I want to know how the search engine captures the content. since the search engine can catch the content, there should be a way to do it.

I have not carefully read the code of the petal, but if I sent the content of the homepage (which should be, or else I want to read what I did ), so it should basically be what I said. what are the comparability between Baidu and Google? How many excellent programmers are there every year? Are they also using curl for crawling? People must use curl to capture the homepage code... if you want to think so, I have nothing to say.

I would like to ask, as you said, the search engine still cannot catch the snapshot content. you have to site the petals on baidu, google, or soso to see if there is any static visible display? Are clearly displayed !!!!

It is reasonable to say that the local browser is visible, so there should be a method of remote visibility.

I wanted to come in and play LM ....

Now, I want to answer the question on the 12th floor,
The search engine also captures data, such as html, js, css, and json,
Including the things provided to you on the 4th floor. the specific page is generated through browser analysis,

As for how google generates snapshots... google has its own browser. do you think it is difficult for them to parse the captured html, js, and css into pages?
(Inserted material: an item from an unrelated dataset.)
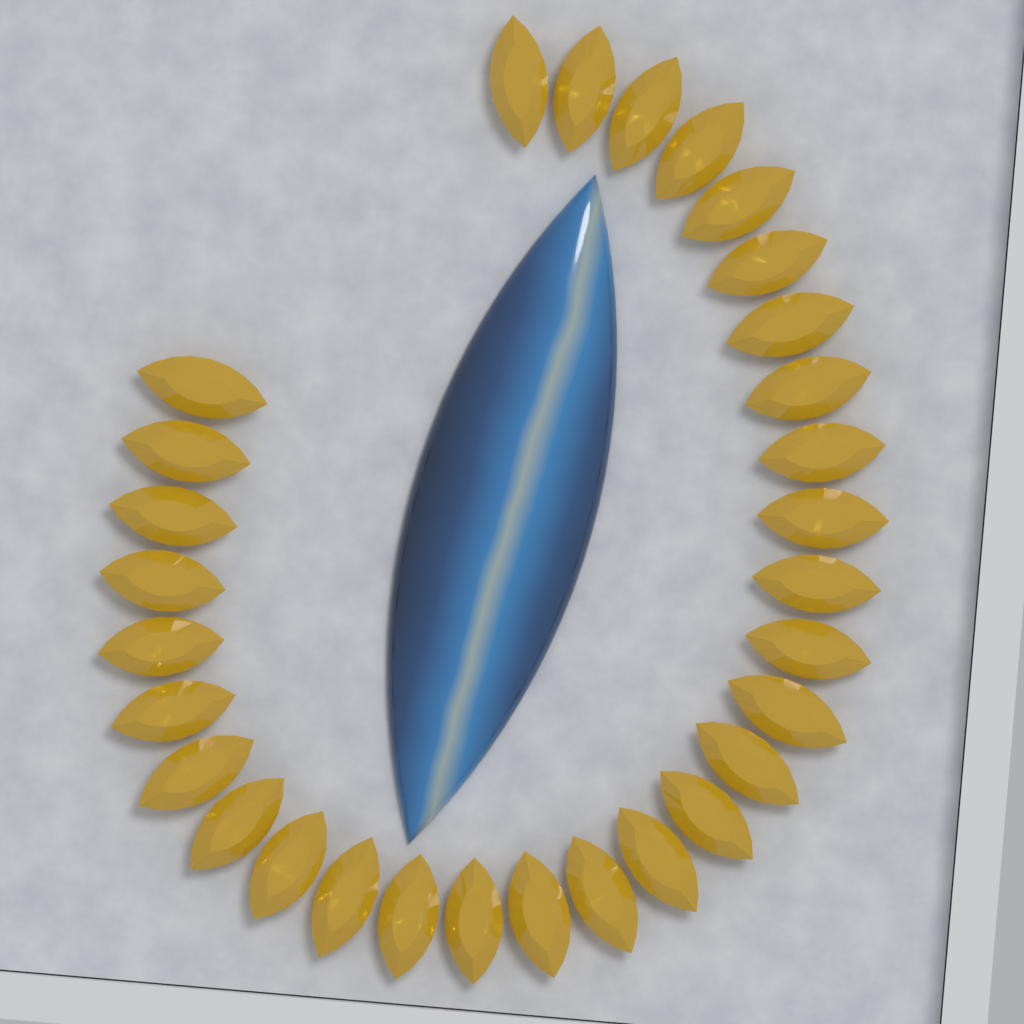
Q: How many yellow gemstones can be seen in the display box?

Similarly, if necessary, you can also use the caught js, html, and css to generate pages. However, curl alone is not enough.

There is always a solution for everything, and the principle is useless.
Now online login is not completed yet, and data cannot be submitted

Done. thank you!

How can this problem be solved? I have encountered the same problem with you. why?

Contact Us

The content source of this page is from Internet, which doesn't represent Alibaba Cloud's opinion; products and services mentioned on that page don't have any relationship with Alibaba Cloud. If the content of the page makes you feel confusing, please write us an email, we will handle the problem within 5 days after receiving your email.

If you find any instances of plagiarism from the community, please send an email to: info-contact@alibabacloud.com and provide relevant evidence. A staff member will contact you within 5 working days.

A Free Trial That Lets You Build Big!

Start building with 50+ products and up to 12 months usage for Elastic Compute Service

  • Sales Support

    1 on 1 presale consultation

  • After-Sales Support

    24/7 Technical Support 6 Free Tickets per Quarter Faster Response

  • Alibaba Cloud offers highly flexible support services tailored to meet your exact needs.